Practicing in a large radiology practice, I often wonder about our patients. Could it be possible that there are women who will join a cancer survivor each year in a walk or a race to raise awareness about breast cancer, and yet be the person who has not had a mammogram in five years?
A mammogram is one of the big three (mammogram, Pap smear and colonoscopy) that should not be avoided. So, regardless of the reason, delaying a mammogram is not a good choice. Routine mammograms do save lives. Most abnormalities found early have the best chance for effective treatment. Early detection also can provide the least debilitating and invasive form of treatment, potentially avoiding a mastectomy and chemotherapy, to help preserve the quality of women’s lives.
The physician experts at Columbus Radiology share the opinions of the American Cancer Society, American College of Radiology and Society of Breast Imaging. As a women and doctor, I urge other women to continue to follow what you have always been told:
• Get an annual mammogram and a clinical breast exam by a doctor beginning at age 40.
• Consult with your doctor about more frequent and/or earlier screening if you are at a higher risk
for breast cancer.
• Talk to your doctor about the screening that is right for your individual needs.
• Continue to do breast self examinations.
As radiologists, we’re excited by where technology has taken us in women’s healthcare. In addition to the conventional mammogram, we are able to recommend advanced imaging options to physicians to aid in diagnoses and treatment, while also minimizing a woman’s exposure to radiation.

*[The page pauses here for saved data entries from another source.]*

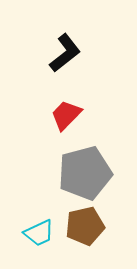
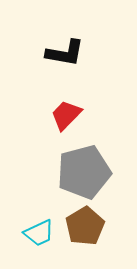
black L-shape: rotated 48 degrees clockwise
gray pentagon: moved 1 px left, 1 px up
brown pentagon: rotated 18 degrees counterclockwise
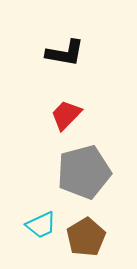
brown pentagon: moved 1 px right, 11 px down
cyan trapezoid: moved 2 px right, 8 px up
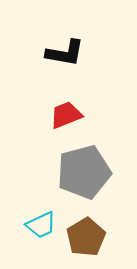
red trapezoid: rotated 24 degrees clockwise
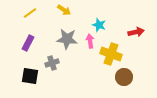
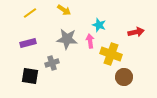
purple rectangle: rotated 49 degrees clockwise
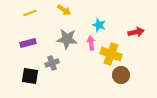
yellow line: rotated 16 degrees clockwise
pink arrow: moved 1 px right, 2 px down
brown circle: moved 3 px left, 2 px up
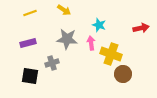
red arrow: moved 5 px right, 4 px up
brown circle: moved 2 px right, 1 px up
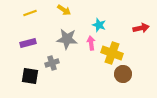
yellow cross: moved 1 px right, 1 px up
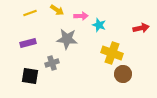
yellow arrow: moved 7 px left
pink arrow: moved 10 px left, 27 px up; rotated 96 degrees clockwise
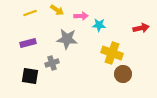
cyan star: rotated 16 degrees counterclockwise
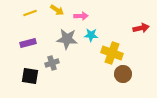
cyan star: moved 8 px left, 10 px down
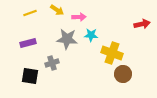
pink arrow: moved 2 px left, 1 px down
red arrow: moved 1 px right, 4 px up
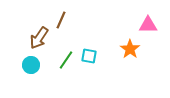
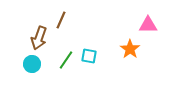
brown arrow: rotated 15 degrees counterclockwise
cyan circle: moved 1 px right, 1 px up
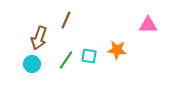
brown line: moved 5 px right
orange star: moved 13 px left, 1 px down; rotated 30 degrees counterclockwise
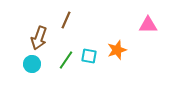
orange star: rotated 24 degrees counterclockwise
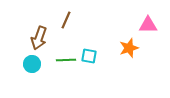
orange star: moved 12 px right, 2 px up
green line: rotated 54 degrees clockwise
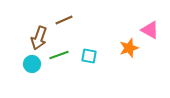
brown line: moved 2 px left; rotated 42 degrees clockwise
pink triangle: moved 2 px right, 5 px down; rotated 30 degrees clockwise
green line: moved 7 px left, 5 px up; rotated 18 degrees counterclockwise
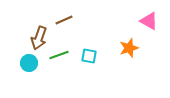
pink triangle: moved 1 px left, 9 px up
cyan circle: moved 3 px left, 1 px up
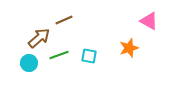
brown arrow: rotated 150 degrees counterclockwise
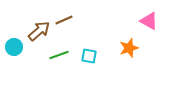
brown arrow: moved 7 px up
cyan circle: moved 15 px left, 16 px up
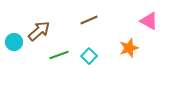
brown line: moved 25 px right
cyan circle: moved 5 px up
cyan square: rotated 35 degrees clockwise
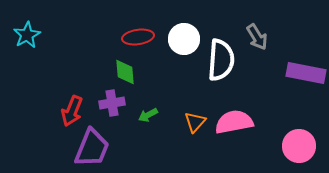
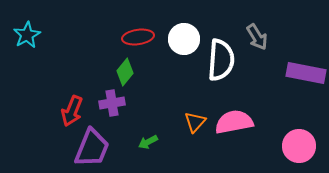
green diamond: rotated 44 degrees clockwise
green arrow: moved 27 px down
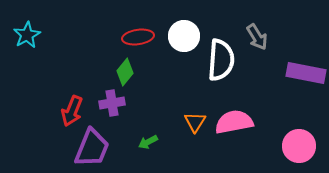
white circle: moved 3 px up
orange triangle: rotated 10 degrees counterclockwise
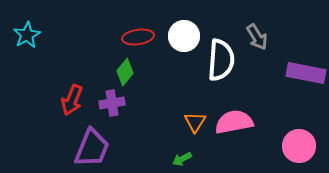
red arrow: moved 11 px up
green arrow: moved 34 px right, 17 px down
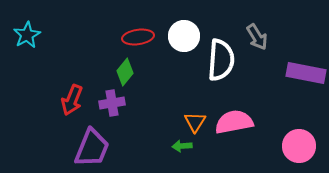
green arrow: moved 13 px up; rotated 24 degrees clockwise
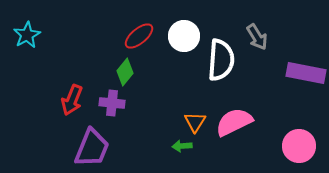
red ellipse: moved 1 px right, 1 px up; rotated 32 degrees counterclockwise
purple cross: rotated 15 degrees clockwise
pink semicircle: rotated 15 degrees counterclockwise
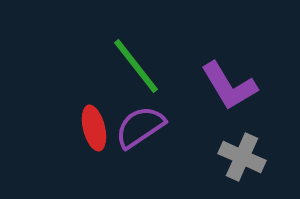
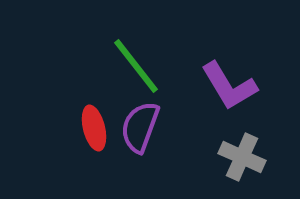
purple semicircle: rotated 36 degrees counterclockwise
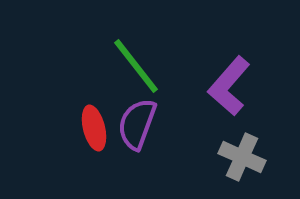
purple L-shape: rotated 72 degrees clockwise
purple semicircle: moved 3 px left, 3 px up
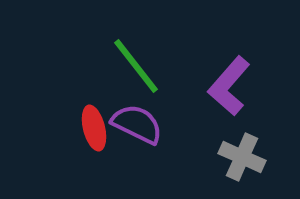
purple semicircle: rotated 96 degrees clockwise
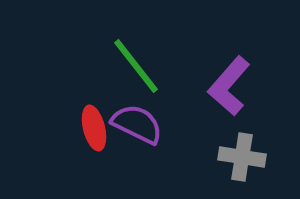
gray cross: rotated 15 degrees counterclockwise
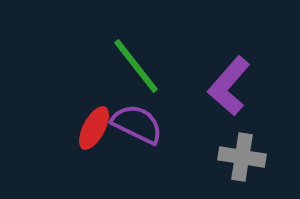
red ellipse: rotated 42 degrees clockwise
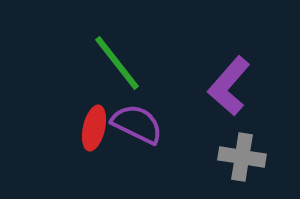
green line: moved 19 px left, 3 px up
red ellipse: rotated 15 degrees counterclockwise
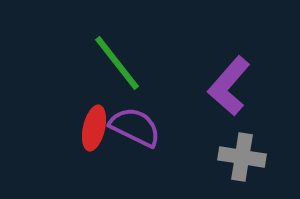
purple semicircle: moved 2 px left, 3 px down
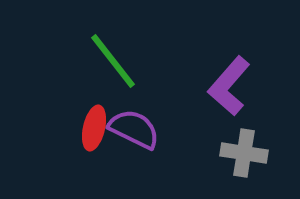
green line: moved 4 px left, 2 px up
purple semicircle: moved 1 px left, 2 px down
gray cross: moved 2 px right, 4 px up
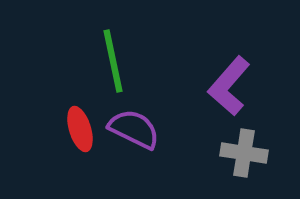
green line: rotated 26 degrees clockwise
red ellipse: moved 14 px left, 1 px down; rotated 30 degrees counterclockwise
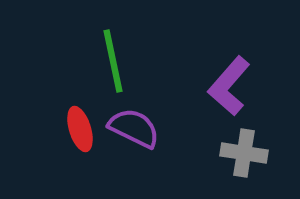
purple semicircle: moved 1 px up
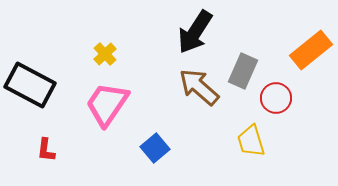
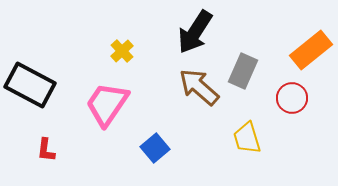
yellow cross: moved 17 px right, 3 px up
red circle: moved 16 px right
yellow trapezoid: moved 4 px left, 3 px up
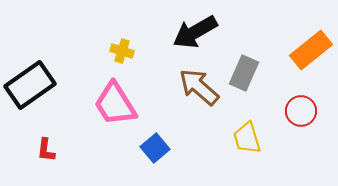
black arrow: rotated 27 degrees clockwise
yellow cross: rotated 30 degrees counterclockwise
gray rectangle: moved 1 px right, 2 px down
black rectangle: rotated 63 degrees counterclockwise
red circle: moved 9 px right, 13 px down
pink trapezoid: moved 8 px right; rotated 66 degrees counterclockwise
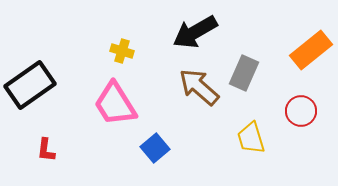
yellow trapezoid: moved 4 px right
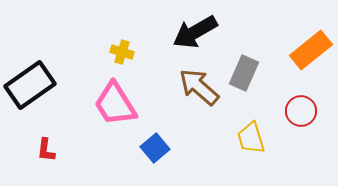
yellow cross: moved 1 px down
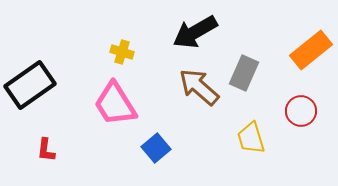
blue square: moved 1 px right
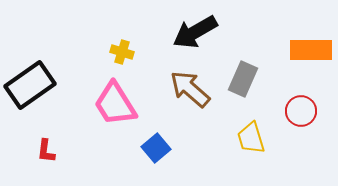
orange rectangle: rotated 39 degrees clockwise
gray rectangle: moved 1 px left, 6 px down
brown arrow: moved 9 px left, 2 px down
red L-shape: moved 1 px down
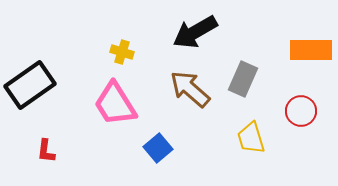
blue square: moved 2 px right
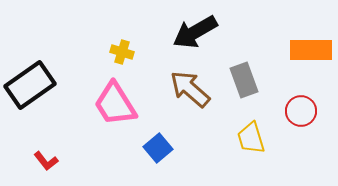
gray rectangle: moved 1 px right, 1 px down; rotated 44 degrees counterclockwise
red L-shape: moved 10 px down; rotated 45 degrees counterclockwise
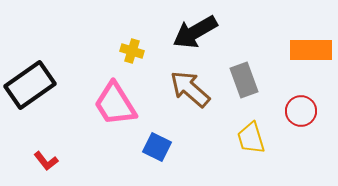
yellow cross: moved 10 px right, 1 px up
blue square: moved 1 px left, 1 px up; rotated 24 degrees counterclockwise
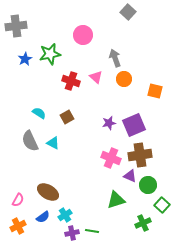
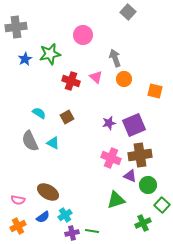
gray cross: moved 1 px down
pink semicircle: rotated 72 degrees clockwise
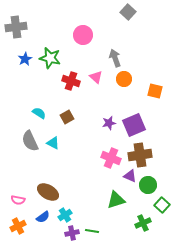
green star: moved 4 px down; rotated 25 degrees clockwise
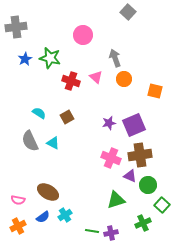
purple cross: moved 39 px right
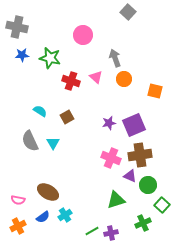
gray cross: moved 1 px right; rotated 20 degrees clockwise
blue star: moved 3 px left, 4 px up; rotated 24 degrees clockwise
cyan semicircle: moved 1 px right, 2 px up
cyan triangle: rotated 32 degrees clockwise
green line: rotated 40 degrees counterclockwise
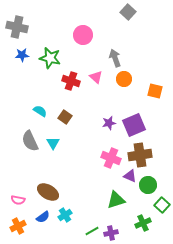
brown square: moved 2 px left; rotated 24 degrees counterclockwise
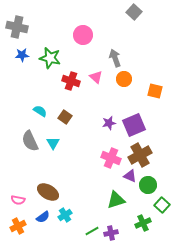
gray square: moved 6 px right
brown cross: rotated 20 degrees counterclockwise
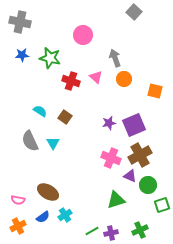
gray cross: moved 3 px right, 5 px up
green square: rotated 28 degrees clockwise
green cross: moved 3 px left, 7 px down
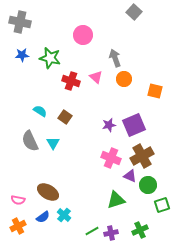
purple star: moved 2 px down
brown cross: moved 2 px right, 1 px down
cyan cross: moved 1 px left; rotated 16 degrees counterclockwise
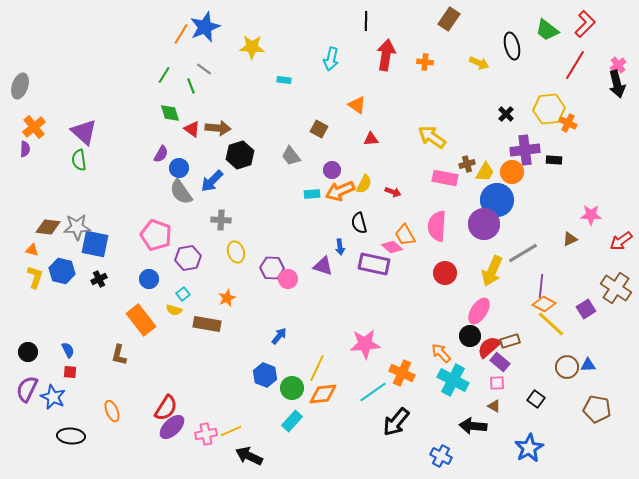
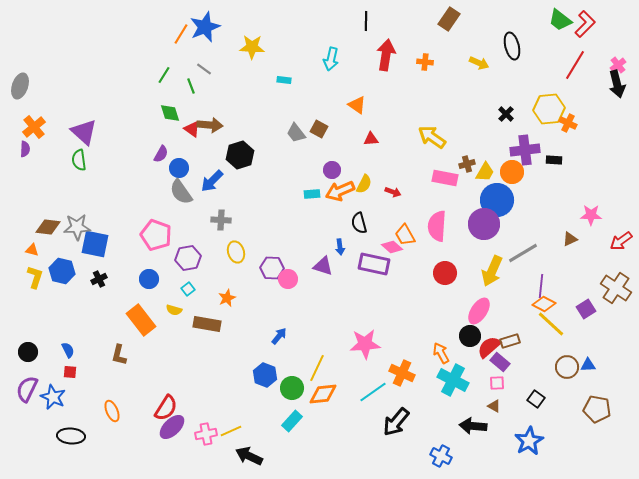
green trapezoid at (547, 30): moved 13 px right, 10 px up
brown arrow at (218, 128): moved 8 px left, 3 px up
gray trapezoid at (291, 156): moved 5 px right, 23 px up
cyan square at (183, 294): moved 5 px right, 5 px up
orange arrow at (441, 353): rotated 15 degrees clockwise
blue star at (529, 448): moved 7 px up
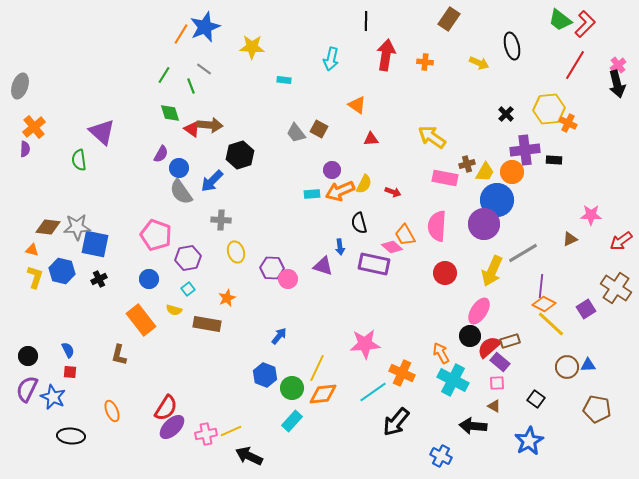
purple triangle at (84, 132): moved 18 px right
black circle at (28, 352): moved 4 px down
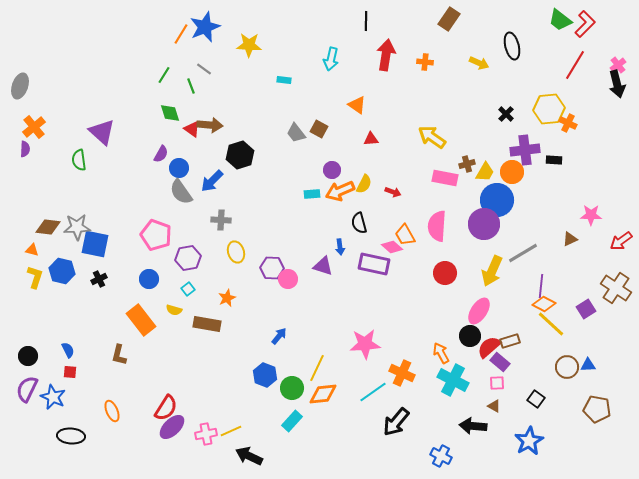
yellow star at (252, 47): moved 3 px left, 2 px up
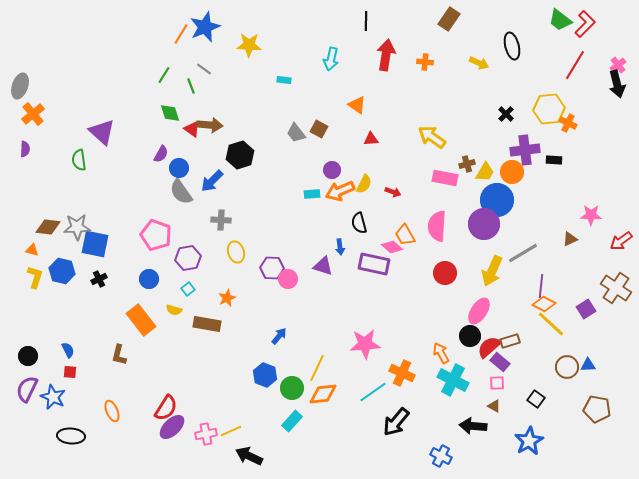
orange cross at (34, 127): moved 1 px left, 13 px up
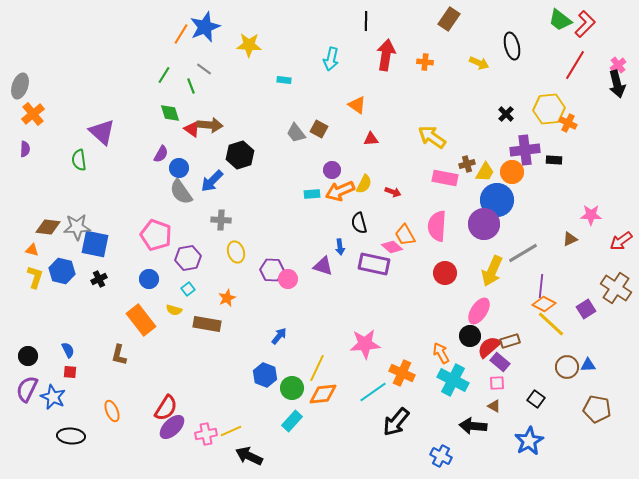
purple hexagon at (272, 268): moved 2 px down
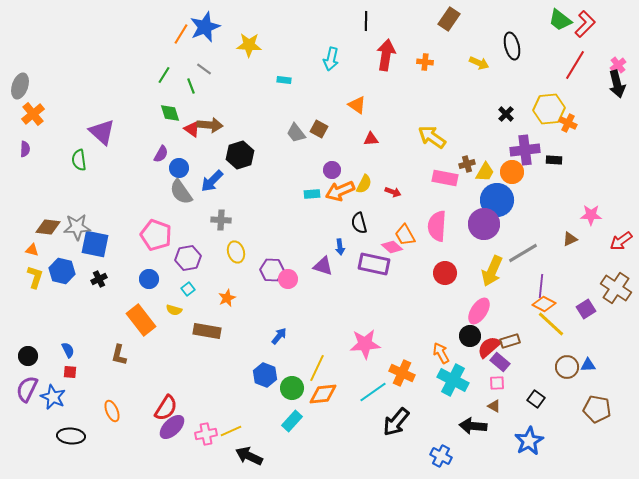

Having sophisticated technology and skilled radiologists is just part of the equation. Women need to be vigilant. Schedule an annual mammogram appointment and take control of your health. Follow your instincts and continue doing breast self examinations. If unsure of where to go or what technology is best for the test, consult your physician.
My advice is to manage your health as well as you manage other parts of your life. Invite someone to schedule on the same day and then go have lunch. It doesn’t have to be a bad or annoying experience. Take charge. Make your health a priority. And don’t forget to do a monthly self breast exam and always contact your physician if you have concerns.